INFORMATION SHOWN:
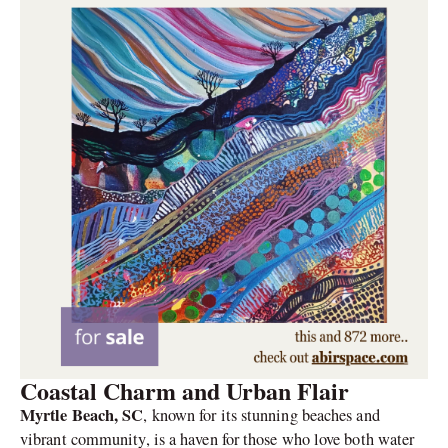
Coastal Charm and Urban Flair
Myrtle Beach, SC
, known for its stunning beaches and
vibrant community, is a haven for those who love both water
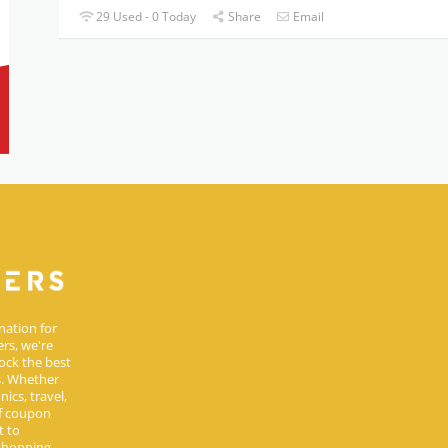
29 Used - 0 Today
Share
Email
nation for
rs, we're
ock the best
s. Whether
ics, travel,
of coupon
t to
 shopping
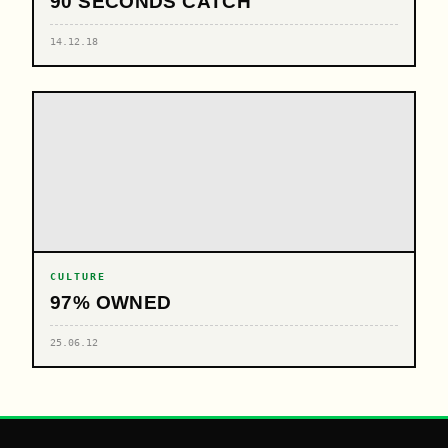
90 SECONDS CATCH
14.12.18
CULTURE
97% OWNED
25.06.12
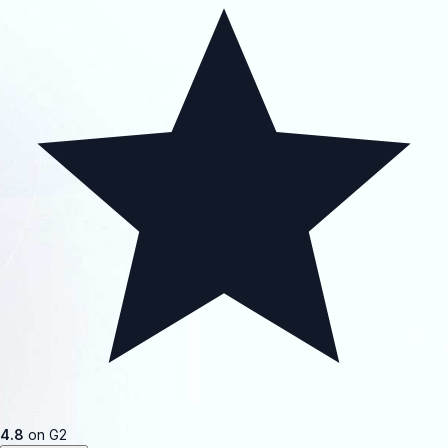
4.8
on G2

WHAT THIS TASK INVOLVES: Could you copy every record above exactly, leaving out the pictures?

EXERCISE RESPONSE:
Coastal Charm and Urban Flair
Myrtle Beach, SC
, known for its stunning beaches and
vibrant community, is a haven for those who love both water
29 Used - 0 Today
Share
Email
nation for
rs, we're
ock the best
s. Whether
ics, travel,
of coupon
t to
 shopping
90 SECONDS CATCH
14.12.18
CULTURE
97% OWNED
25.06.12
4.8
on G2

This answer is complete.